It is high time the community health sector was brought in from the cold and used as a willing flexible partner to redesign care for urgent and long care needs of our local populations, writes Matthew Winn
There have been three important reports published over the past few months from the King’s Fund, NHS Providers and NHS Improvement focusing on NHS community health services.
In the 11 years of being an NHS leader, never have I read so much sensible analysis of the problems and consensus on how to move forward, all backed up with clear recommendations. However, never have I been so pessimistic that anything will change as a result of these reports and as an eternal optimist, sitting in this slough of despond, is suitably uncomfortable.
The reasons for my misgivings revolve around two interrelated issues. First, the actions and decisions of NHS England lead me to conclude that it is organisationally blinkered to the issues affecting community health provision.
Second, reinventing the flawed strategy of trying to create integrated care by focusing solely on organisational form issues, rather than how health and social care professionals work together wrapped around local residents, irrespective of their employer, is fool hardy.
Integration is about professional relationships; sharing responsibility; common interests; shared premises, user records and much more
This was highlighted by Lord Carter in his comments to the HSJ the day before his new report was published last week. His “…general sense…” that integrated acute and community systems produced better outcomes for patients was clearly stated. This infuriated many leaders of community health provision, as testing the most effective organisational form to deliver community services was not even part of the analysis in his report!
I would argue, however, that we would waste a lot of time and energy analysing which type of organisational form results in the best outcomes for local residents. Our collective energy has to be focused on health and social care integrated approaches for local residents that are adaptable to cater to the very differing needs of local people.
A multiprofessional approach for older people who are frail with multiple health conditions, will not be the same integrated model for supporting all children to thrive in the first five years of life.
Integration is not all about structure or organisational form – it’s about professional relationships; sharing responsibility; common interests; shared premises, user records and much more. We run a huge risk of repeating the mistakes of the policy 10 years ago, thinking that integration is solved just by fiddling with organisational form options.
Even with the pressing need to ensure all health and care is provided in an integrated way, we must face up to the fact that community health care data, effectiveness measures and clinical models run behind all of the other health sectors in the UK. The sector has not been prioritised, nor resourced to deliver this capability and this must change.
Getting the sector up to speed with modern working practices and becoming data rich is not about “reinforcing the current community services standalone fragmentation” as NHS England argued in its comment in the HSJ last week. It is about fixing the infrastructure and understanding of 10 per cent of NHS spend, so that we can all make intelligent decisions when creating new models of integrated care.
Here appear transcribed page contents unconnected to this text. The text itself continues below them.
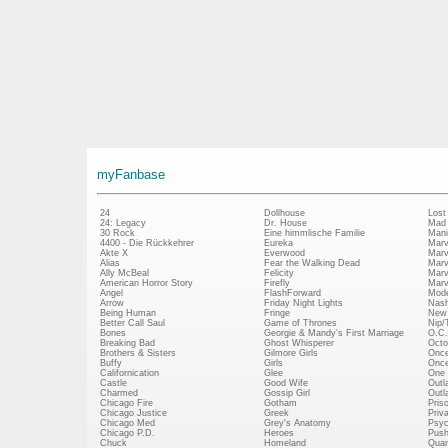
myFanbase
24
Dollhouse
Lost
24: Legacy
Dr. House
Mad
30 Rock
Eine himmlische Familie
Mani
4400 - Die Rückkehrer
Eureka
Marv
Akte X
Everwood
Marv
Alias
Fear the Walking Dead
Marv
Ally McBeal
Felicity
Marv
American Horror Story
Firefly
Marv
Angel
FlashForward
Mode
Arrow
Friday Night Lights
Nash
Being Human
Fringe
New 
Better Call Saul
Game of Thrones
Nip/
Bones
Georgie & Mandy's First Marriage
O.C.
Breaking Bad
Ghost Whisperer
Octo
Brothers & Sisters
Gilmore Girls
Once
Buffy
Girls
Once
Californication
Glee
One 
Castle
Good Wife
Outl
Charmed
Gossip Girl
Outl
Chicago Fire
Gotham
Pris
Chicago Justice
Greek
Priv
Chicago Med
Grey's Anatomy
Psy
Chicago P.D.
Heroes
Push
Chuck
Homeland
Quan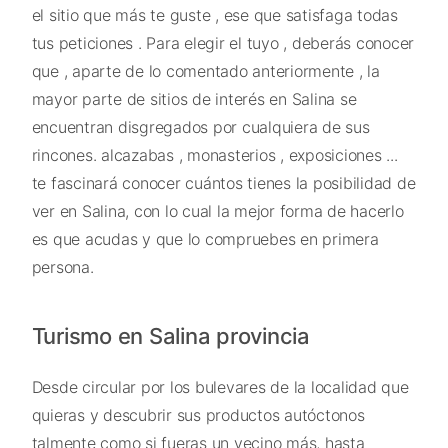
el sitio que más te guste , ese que satisfaga todas
tus peticiones . Para elegir el tuyo , deberás conocer
que , aparte de lo comentado anteriormente , la
mayor parte de sitios de interés en Salina se
encuentran disgregados por cualquiera de sus
rincones. alcazabas , monasterios , exposiciones ...
te fascinará conocer cuántos tienes la posibilidad de
ver en Salina, con lo cual la mejor forma de hacerlo
es que acudas y que lo compruebes en primera
persona.
Turismo en Salina provincia
Desde circular por los bulevares de la localidad que
quieras y descubrir sus productos autóctonos
talmente como si fueras un vecino más, hasta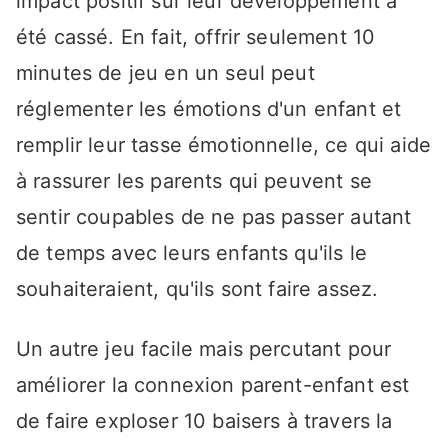
impact positif sur leur développement a
été cassé. En fait, offrir seulement 10
minutes de jeu en un seul peut
réglementer les émotions d'un enfant et
remplir leur tasse émotionnelle, ce qui aide
à rassurer les parents qui peuvent se
sentir coupables de ne pas passer autant
de temps avec leurs enfants qu'ils le
souhaiteraient, qu'ils sont faire assez.
Un autre jeu facile mais percutant pour
améliorer la connexion parent-enfant est
de faire exploser 10 baisers à travers la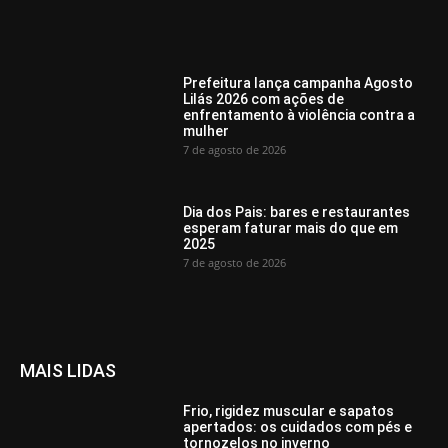
Prefeitura lança campanha Agosto
Lilás 2026 com ações de
enfrentamento à violência contra a
mulher
7 de agosto de 2026
Dia dos Pais: bares e restaurantes
esperam faturar mais do que em
2025
7 de agosto de 2026
MAIS LIDAS
Frio, rigidez muscular e sapatos
apertados: os cuidados com pés e
tornozelos no inverno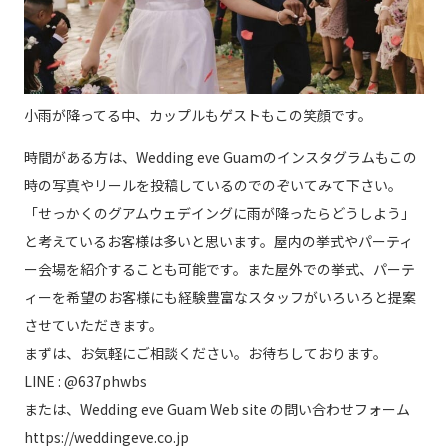
小雨が降ってる中、カップルもゲストもこの笑顔です。
時間がある方は、Wedding eve Guamのインスタグラムもこの
時の写真やリールを投稿しているのでのぞいてみて下さい。
「せっかくのグアムウェデイングに雨が降ったらどうしよう」
と考えているお客様は多いと思います。屋内の挙式やパーティ
ー会場を紹介することも可能です。また屋外での挙式、パーテ
ィーを希望のお客様にも経験豊富なスタッフがいろいろと提案
させていただきます。
まずは、お気軽にご相談ください。お待ちしております。
LINE : @637phwbs
または、Wedding eve Guam Web site の問い合わせフォーム
https://weddingeve.co.jp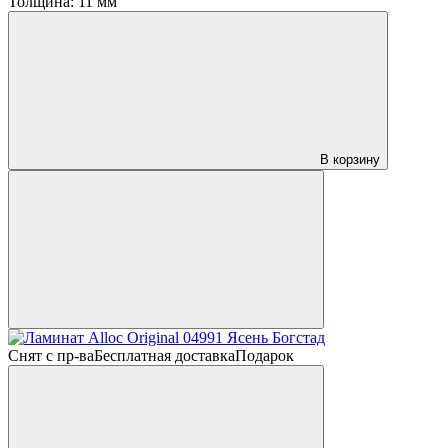
Толщина:
11 мм
В корзину
Снят с пр-ва
Бесплатная доставка
Подарок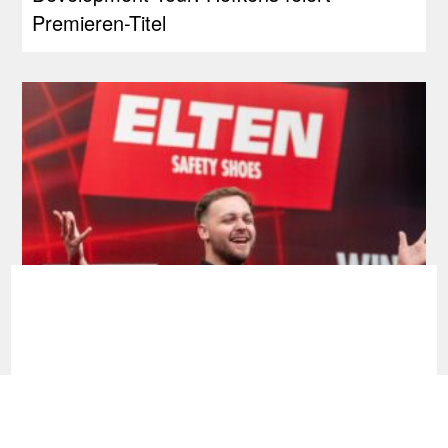
Premieren-Titel
Development Tour: Erstes Finale für
Schmidt, Siege an Bates und Jackson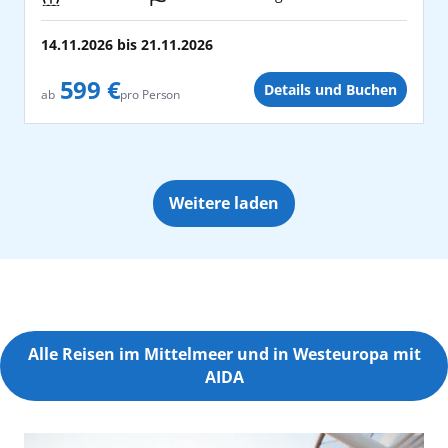
Yokohama
14.11.2026
bis
21.11.2026
599 €
Details und Buchen
pro Person
ab
Weitere laden
Alle Reisen im Mittelmeer und in Westeuropa mit
AIDA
Without this detailed underpinning work with all providers of community health, we run the risk of putting a new roof (called integrated care) in local systems, only to find we have no foundations (community data etc) to support the new structure.
Therefore, it is vital that NHS Improvement and NHS England tackle the gaps in community health infrastructure when they create their new joint national and regional leadership teams. I would hope that this infrastructure is only needed short term to provide the vision, leadership and impetuous to create change and can then be swept away. Additionally, I would argue that the following needs to happen:
1. Provide the national leadership and infrastructure to support all providers of community health to deliver on the 16 recommendations detailed in the Carter report, as well as those in the recent NHS Providers report – otherwise the ambitions will just sit on the digital bookshelf.
2. Create a shared infrastructure and leadership across NHS Improvement and NHS England that supports at scale the creation of integrated care solutions in all Sustainability and Transformation Partnership/Integrated Care System areas, based on the evidence of how integrated care is actually created.
3. Start to define standardised national outcomes for local residents living at home and use this to judge the effectiveness of local systems (as not all professional interactions in patients homes contribute directly to meeting the four hour accident and emergency target).
It is high time the community health sector was brought in from the cold and used as a willing flexible partner to redesign care for urgent and long care needs of our local populations.